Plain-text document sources
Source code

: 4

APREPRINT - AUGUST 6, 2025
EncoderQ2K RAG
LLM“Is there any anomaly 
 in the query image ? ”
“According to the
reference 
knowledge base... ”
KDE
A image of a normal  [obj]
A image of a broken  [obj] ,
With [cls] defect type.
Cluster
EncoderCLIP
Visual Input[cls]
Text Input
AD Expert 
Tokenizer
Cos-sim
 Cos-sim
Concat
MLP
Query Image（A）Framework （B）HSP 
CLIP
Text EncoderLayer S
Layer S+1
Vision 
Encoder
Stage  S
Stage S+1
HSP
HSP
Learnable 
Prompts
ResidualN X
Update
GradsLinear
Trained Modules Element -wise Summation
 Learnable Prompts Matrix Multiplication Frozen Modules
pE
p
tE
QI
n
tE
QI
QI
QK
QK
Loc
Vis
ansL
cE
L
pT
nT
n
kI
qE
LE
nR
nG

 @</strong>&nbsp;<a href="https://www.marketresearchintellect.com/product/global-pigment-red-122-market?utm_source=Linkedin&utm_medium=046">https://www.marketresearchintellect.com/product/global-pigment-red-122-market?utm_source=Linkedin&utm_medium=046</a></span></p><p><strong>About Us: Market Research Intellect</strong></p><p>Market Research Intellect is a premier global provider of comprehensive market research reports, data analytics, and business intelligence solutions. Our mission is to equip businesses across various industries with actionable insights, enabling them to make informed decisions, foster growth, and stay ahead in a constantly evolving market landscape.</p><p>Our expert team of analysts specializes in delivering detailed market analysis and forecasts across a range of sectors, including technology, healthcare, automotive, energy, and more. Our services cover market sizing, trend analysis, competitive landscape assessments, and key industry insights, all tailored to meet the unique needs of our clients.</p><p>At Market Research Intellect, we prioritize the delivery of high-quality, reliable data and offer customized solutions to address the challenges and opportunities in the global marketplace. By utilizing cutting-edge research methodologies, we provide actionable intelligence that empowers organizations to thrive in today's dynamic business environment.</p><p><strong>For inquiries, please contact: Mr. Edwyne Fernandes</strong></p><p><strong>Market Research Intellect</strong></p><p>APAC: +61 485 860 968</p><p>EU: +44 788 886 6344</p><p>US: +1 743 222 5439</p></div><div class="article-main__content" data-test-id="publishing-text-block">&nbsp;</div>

§ **Activity**
An exact copy of all the records above is needed.

§ **Answer section**
Source code

: 4

APREPRINT - AUGUST 6, 2025
EncoderQ2K RAG
LLM“Is there any anomaly 
 in the query image ? ”
“According to the
reference 
knowledge base... ”
KDE
A image of a normal  [obj]
A image of a broken  [obj] ,
With [cls] defect type.
Cluster
EncoderCLIP
Visual Input[cls]
Text Input
AD Expert 
Tokenizer
Cos-sim
 Cos-sim
Concat
MLP
Query Image（A）Framework （B）HSP 
CLIP
Text EncoderLayer S
Layer S+1
Vision 
Encoder
Stage  S
Stage S+1
HSP
HSP
Learnable 
Prompts
ResidualN X
Update
GradsLinear
Trained Modules Element -wise Summation
 Learnable Prompts Matrix Multiplication Frozen Modules
pE
p
tE
QI
n
tE
QI
QI
QK
QK
Loc
Vis
ansL
cE
L
pT
nT
n
kI
qE
LE
nR
nG

 @</strong>&nbsp;<a href="https://www.marketresearchintellect.com/product/global-pigment-red-122-market?utm_source=Linkedin&utm_medium=046">https://www.marketresearchintellect.com/product/global-pigment-red-122-market?utm_source=Linkedin&utm_medium=046</a></span></p><p><strong>About Us: Market Research Intellect</strong></p><p>Market Research Intellect is a premier global provider of comprehensive market research reports, data analytics, and business intelligence solutions. Our mission is to equip businesses across various industries with actionable insights, enabling them to make informed decisions, foster growth, and stay ahead in a constantly evolving market landscape.</p><p>Our expert team of analysts specializes in delivering detailed market analysis and forecasts across a range of sectors, including technology, healthcare, automotive, energy, and more. Our services cover market sizing, trend analysis, competitive landscape assessments, and key industry insights, all tailored to meet the unique needs of our clients.</p><p>At Market Research Intellect, we prioritize the delivery of high-quality, reliable data and offer customized solutions to address the challenges and opportunities in the global marketplace. By utilizing cutting-edge research methodologies, we provide actionable intelligence that empowers organizations to thrive in today's dynamic business environment.</p><p><strong>For inquiries, please contact: Mr. Edwyne Fernandes</strong></p><p><strong>Market Research Intellect</strong></p><p>APAC: +61 485 860 968</p><p>EU: +44 788 886 6344</p><p>US: +1 743 222 5439</p></div><div class="article-main__content" data-test-id="publishing-text-block">&nbsp;</div>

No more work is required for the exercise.